In the Spotlight: Observing the CBD Global Framework for Biodiversity Being Agreed Upon

In 2022 a new global framework for biodiversity was agreed upon at COP15 in Montreal after four years of negotiations, concluding four state targets and twenty-three action targets to be met by 2030. In addition, decisions on indicators on implementation and financial plans were included. The new Global Biodiversity Framework is seen as an important step towards addressing the nature crisis, not least the ambitious goal to restore, protect and conserve 30 percent of land and 30 percent of the water globally by 2030, and may have important implications also for policy processes at EU level and in Sweden. 

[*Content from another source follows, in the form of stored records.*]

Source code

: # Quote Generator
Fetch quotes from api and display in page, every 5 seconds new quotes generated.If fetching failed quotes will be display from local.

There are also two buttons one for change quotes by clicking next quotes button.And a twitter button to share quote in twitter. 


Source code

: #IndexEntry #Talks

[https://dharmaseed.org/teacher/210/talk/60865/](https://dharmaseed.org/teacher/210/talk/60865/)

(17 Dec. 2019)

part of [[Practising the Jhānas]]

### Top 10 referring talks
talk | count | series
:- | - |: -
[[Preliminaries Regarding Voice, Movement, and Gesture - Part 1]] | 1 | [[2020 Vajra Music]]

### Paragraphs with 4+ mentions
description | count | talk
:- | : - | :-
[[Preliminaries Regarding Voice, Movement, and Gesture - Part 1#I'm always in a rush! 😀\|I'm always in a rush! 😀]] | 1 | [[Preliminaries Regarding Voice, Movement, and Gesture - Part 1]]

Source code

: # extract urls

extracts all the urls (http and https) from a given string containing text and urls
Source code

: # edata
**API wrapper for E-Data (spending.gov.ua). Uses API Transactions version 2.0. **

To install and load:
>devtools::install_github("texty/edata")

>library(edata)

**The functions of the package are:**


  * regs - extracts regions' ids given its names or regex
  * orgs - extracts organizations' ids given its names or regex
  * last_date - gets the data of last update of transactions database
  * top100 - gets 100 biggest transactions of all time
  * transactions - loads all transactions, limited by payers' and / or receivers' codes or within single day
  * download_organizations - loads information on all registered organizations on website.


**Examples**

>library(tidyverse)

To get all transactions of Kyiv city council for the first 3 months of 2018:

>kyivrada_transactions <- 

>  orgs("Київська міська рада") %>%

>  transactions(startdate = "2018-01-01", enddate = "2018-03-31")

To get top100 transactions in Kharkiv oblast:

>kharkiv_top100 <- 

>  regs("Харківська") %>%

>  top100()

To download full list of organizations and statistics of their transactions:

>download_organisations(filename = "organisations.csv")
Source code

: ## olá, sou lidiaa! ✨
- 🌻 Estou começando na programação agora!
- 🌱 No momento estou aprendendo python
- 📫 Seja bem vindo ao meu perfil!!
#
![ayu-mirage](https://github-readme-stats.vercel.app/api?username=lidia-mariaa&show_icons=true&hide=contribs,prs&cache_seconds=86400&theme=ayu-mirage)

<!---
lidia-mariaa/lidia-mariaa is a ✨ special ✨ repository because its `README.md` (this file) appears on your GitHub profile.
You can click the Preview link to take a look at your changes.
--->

BECC researcher Dr Maria Blasí Romero at CEC, LU, joined the meeting as an observer representing BECC. Her take home messages were, apart from the urgency of finding solutions for implementation of targets to reach the goals, that it is crucial to work on the driving forces behind biodiversity loss such as loss of habitat, land-use change and climate change, but also on technology, economics, and governance, and that there is need of more data to support decisions. Moreover, she pinpointed the need for better incentives/reward systems for researchers to get involved in the important science-policy interface, and for more robust media coverage of biodiversity. Coincidentally, BECC has since 2022 a communications officer displaying BECC research to society.